Tuesday, 16 June 2015

Matariki and Pleiades

The Justice League after reading about Matariki compared two different myths about the Seven Stars.

WALT - Compare Two Myths

Matariki is beginning this year on Thursday 18th June. Matariki is a special time for Maori as it celebrates the new year and is a time to look at the past and to think about the future. Matariki is also seven stars found in the constellation Taurus. There many myths about these stars from all around the world. Two of which are the Maori myth of Matariki and her six daughters and the Greek myth Pleiades or the seven sisters.

Cultural Myths - Anthony and Arav
Both the Maori and Greek people have stories in their cultures about Matariki. One of the myths for Matariki come from Maori, the indigenous people of New Zealand. Another myth for Matariki comes from Greece in the South of Europe. Matariki was an important time to the Maori culture because it was a time when Maori people celebrated the new year and harvested food for the winter.

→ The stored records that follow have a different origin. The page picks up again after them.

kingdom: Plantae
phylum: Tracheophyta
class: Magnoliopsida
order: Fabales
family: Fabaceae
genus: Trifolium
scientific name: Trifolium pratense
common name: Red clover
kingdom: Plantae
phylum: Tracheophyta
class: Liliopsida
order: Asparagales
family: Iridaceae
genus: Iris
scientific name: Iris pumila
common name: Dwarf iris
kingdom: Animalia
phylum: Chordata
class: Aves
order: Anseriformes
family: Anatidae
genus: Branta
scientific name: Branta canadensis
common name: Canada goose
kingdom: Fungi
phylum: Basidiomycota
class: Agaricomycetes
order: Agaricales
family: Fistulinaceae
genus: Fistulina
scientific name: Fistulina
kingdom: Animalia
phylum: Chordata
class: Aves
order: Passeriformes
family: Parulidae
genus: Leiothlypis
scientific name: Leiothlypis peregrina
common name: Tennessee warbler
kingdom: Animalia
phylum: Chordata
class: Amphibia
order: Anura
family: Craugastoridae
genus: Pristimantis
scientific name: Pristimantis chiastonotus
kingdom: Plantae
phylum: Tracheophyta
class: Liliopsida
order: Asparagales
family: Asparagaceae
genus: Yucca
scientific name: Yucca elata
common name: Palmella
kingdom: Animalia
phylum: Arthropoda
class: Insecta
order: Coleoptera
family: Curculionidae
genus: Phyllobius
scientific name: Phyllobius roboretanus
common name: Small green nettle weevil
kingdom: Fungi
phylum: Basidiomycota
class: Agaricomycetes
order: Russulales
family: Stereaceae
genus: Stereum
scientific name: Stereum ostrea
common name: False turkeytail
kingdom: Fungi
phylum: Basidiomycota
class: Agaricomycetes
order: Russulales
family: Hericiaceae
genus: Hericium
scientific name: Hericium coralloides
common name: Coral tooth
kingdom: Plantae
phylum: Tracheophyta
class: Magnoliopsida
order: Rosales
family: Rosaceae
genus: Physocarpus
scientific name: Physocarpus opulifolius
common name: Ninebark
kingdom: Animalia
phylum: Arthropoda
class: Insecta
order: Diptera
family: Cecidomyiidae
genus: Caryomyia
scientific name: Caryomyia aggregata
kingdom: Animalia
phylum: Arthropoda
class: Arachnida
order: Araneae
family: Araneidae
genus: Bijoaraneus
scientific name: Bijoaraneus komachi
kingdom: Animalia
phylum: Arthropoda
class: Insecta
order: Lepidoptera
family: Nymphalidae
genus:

Creation Stories - Dev and Israel
The Maori and Greek people both created stories to explain the existence of the seven stars. In Greek they thought that Pleiades was created by Greek gods and mortals. In New Zealand they believed the Maori gods created Matariki. These cultures invented these myths because they had no scientists to explain how the stars were created and so they made myths instead. Myths are passed on through the generations and remain alive to this day.

Different names - Skye and Kalani
Both cultures have different names for the cluster of seven stars. In Te reo Maori the name for Matariki can mean eyes of the god or small eyes. In Greek, Matariki is known as Pleiades or the seven sisters. There are other names for these stars too from different countries. Some examples of different names for Matariki include Subaru in Japan, Seven chickens in Thailand and Matali’l in Samoa.

Different Myths - Priscilla and Sherlyn
There are a variety of different myths about Matariki. One of the Greek myths is about Pleiades and a family that got broken apart. The Ancient Greeks only saw 6 stars. In their myth the missing sister married a mortal (a mortal means someone that doesn’t care about anything) and disappeared from the sky after being struck by lightning. Her husband was the legendary Sisyphus, who’d been punished forever by being made to push a rock to the top of the mountain.

Conclusion - Chantelle
In the future we should still carry on learning about Maori myths and legends. Learning about these myths means we can learn about the past and about our Maori ancestors.  It is good to know this information because we can take these myths and learn from, use and improve the ideas from the past. Learning about Matariki is also important to New Zealanders because it is a sign of respect to the language and culture of the Maori people.

We think our comparison is extended abstract because we compared several similarities and differences . We also added a generalisation by thinking about the future of these myths.

1 comment:

  1. A very impressive summary Justice League. Chantelle you showed a lot of maturity in your conclusion and some great thinking. I agree with you that learning about Matariki is important.